Now that I have a teenage daughter in High School (I sometimes repeat that to myself just to come to a place of true acceptance of this fact) I find myself sharing stories, while in groups of friends that start with, “When I was her age…”
This has lead to re-visiting a lot of things that I have not thought about in what feels like hundreds of years. It also makes me thank my lucky stars that I have such a grounded, down to earth, NON-boy crazy, level headed daughter. Basically, I'm very happy that I don’t have a kid who is anything like I was in school.
I was having lunch with my friend today and we were sharing war stories from when we were teenagers when we came to the story of how we lost our virginity.
Now, my story is actually pretty entertaining, but I have never shared it publicly because, well, because I know my parents read my blog.
I’ve come to the decision that I am in my mid-30’s, married, and have a teenager. I’m pretty sure my parents no longer think I am a virgin, so I can share this story. (This means Mom and Dad, if you want to remain blissfully unaware, then stop reading now.)
I grew up in a little nowhere place called: Eagle River, Alaska.
Population: Who cares?
The most exciting thing that town had to offer was driving to a slightly less smaller town, that we referred to as our city, and driving around a 12 block “strip” on a Saturday night, listening to your music loud and honking at your friends as you drove by.
The boys were all total hockey playing lumberjacks and the girls all had big hair and their biggest concerns were, “Who scammed on my man?”, “I can’t have flat hair!” and “Didn’t she already wear those same Guess jeans on Monday?”
I was cursed with the boobs of a 20 year old at the age of 12 and an even bigger brain. I was shy, hard headed, kind of dark, and a lot cynical. I liked boys, in fact I would say I was boy crazy, but I was also smart enough to never let on that I even noticed them because my much greater fear of being rejected ruled most opposite sex interactions.
Instead, I liked to put myself squarely and firmly in the land of “Just friends” so as to avoid any pesky romantic notions and ruin a good thing. I figured I would rather be best buddies with a guy than have to deal with all of the drama that comes with dating, kissing and God forbid, SEX!
I have a lot of theories why the idea of getting naked with any man scared the bejeezus out of me. My main theory is; When I was a very little girl, I went to church and a Lutheran school. I bought into everything that was being shoveled at me at a very young and impressionable age. There was a lot of “burning in hell for all eternity” that I was terrified of.
I remember accidentally walking in on my brother changing and seeing him nude and going out to the woods and praying every day for a week because I thought stumbling across male nudity was a one way ticket to burning forever.
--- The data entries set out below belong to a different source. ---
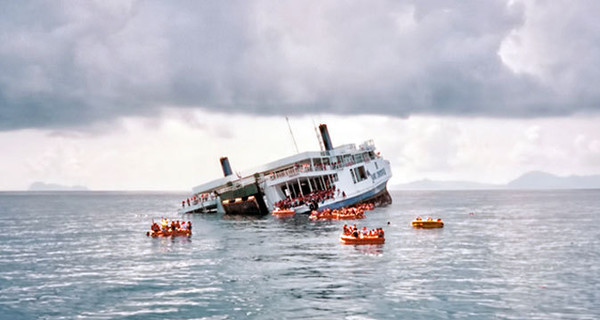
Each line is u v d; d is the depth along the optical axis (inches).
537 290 1515.7
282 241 2662.4
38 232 3545.8
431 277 1694.1
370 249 2340.1
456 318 1246.9
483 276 1715.1
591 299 1419.8
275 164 4512.8
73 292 1536.7
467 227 3563.0
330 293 1482.5
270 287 1565.0
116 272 1846.7
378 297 1437.0
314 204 4320.9
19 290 1567.4
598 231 3334.2
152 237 3061.0
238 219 4153.5
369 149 5393.7
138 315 1294.3
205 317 1269.7
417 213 5137.8
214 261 2049.7
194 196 5004.9
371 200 5157.5
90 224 4377.5
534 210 6299.2
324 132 5093.5
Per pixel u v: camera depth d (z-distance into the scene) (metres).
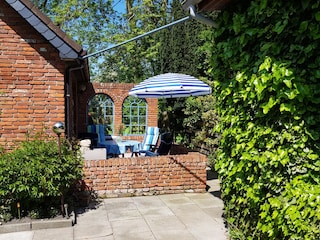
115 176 6.95
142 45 20.97
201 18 4.10
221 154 4.27
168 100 14.38
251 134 3.43
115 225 5.21
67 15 20.64
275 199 3.03
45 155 5.22
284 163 2.88
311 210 2.68
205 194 7.22
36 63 6.21
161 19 20.47
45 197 5.45
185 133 14.03
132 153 10.48
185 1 4.11
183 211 5.95
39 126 6.26
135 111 16.06
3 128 6.14
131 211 5.95
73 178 5.43
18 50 6.14
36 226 5.05
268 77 2.92
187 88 7.21
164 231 4.95
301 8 2.64
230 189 4.07
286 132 2.92
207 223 5.30
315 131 2.74
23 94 6.19
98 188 6.88
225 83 3.98
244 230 3.87
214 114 10.66
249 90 3.27
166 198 6.86
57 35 5.84
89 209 6.07
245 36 3.41
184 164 7.34
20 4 5.68
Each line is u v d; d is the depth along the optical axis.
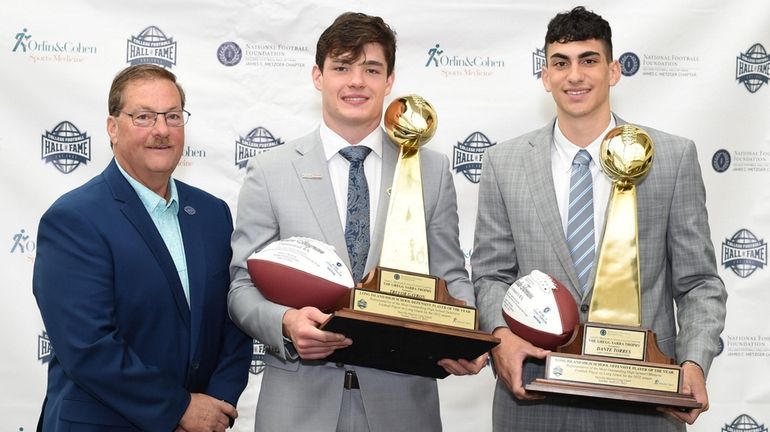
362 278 1.96
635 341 1.95
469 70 2.99
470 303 2.08
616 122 2.31
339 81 2.08
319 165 2.12
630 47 2.97
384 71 2.11
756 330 2.96
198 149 2.94
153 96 2.08
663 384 1.91
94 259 2.02
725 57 2.96
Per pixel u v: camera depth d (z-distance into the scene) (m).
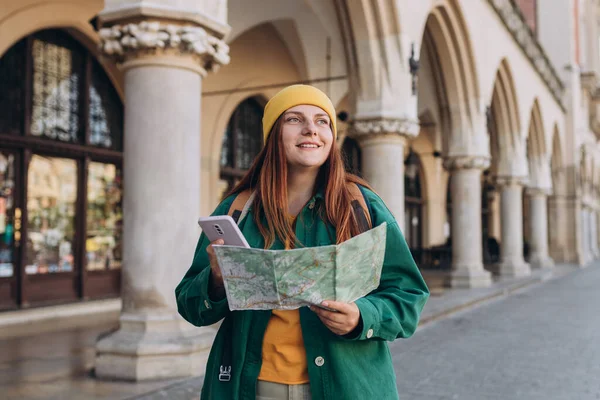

I also thought when I swore, God got mad at me, so I picked up this annoying habit of dropping the F bomb in my head and apologizing afterward. It was like a twisted broken record. Basically, church literally put the fear of God in me and I think it left me with a slight case of post traumatic stress disorder.
By the time I hit puberty, we had moved a million states away from the family church and I had some major exposure to the public school system. I realized a lot of what I was told back in the day was a load of honky BS.
I held on to the basic value system. You know, the whole, “Do unto others” and “Love thy neighbor”, try to “Do the right thing” But my definition of ‘right’ changed to more of a “Follow your conscience” and less of a “Do it or else!” attitude. I started doing the right thing because it felt right and I’m a good person, not because I was terrified of a God was going to lay the smack down if I didn’t.
At some point, after becoming a teen and moving into that new phase of life, I realized something very important about the kids in my small town: Teenagers are assholes. Selfish little self centered know it all sex crazed jealous bat shit crazy assholes.
There are a few exceptions as there are to every rule. My kid is no asshole and she has great non-asshole friends. The few friends I still hold dear from that time were not assholes, that is why I still choose to know them. But for the most part, I have to say, I think it is probably a 1 in 30 kind of statistic: Non-assholes to assholes.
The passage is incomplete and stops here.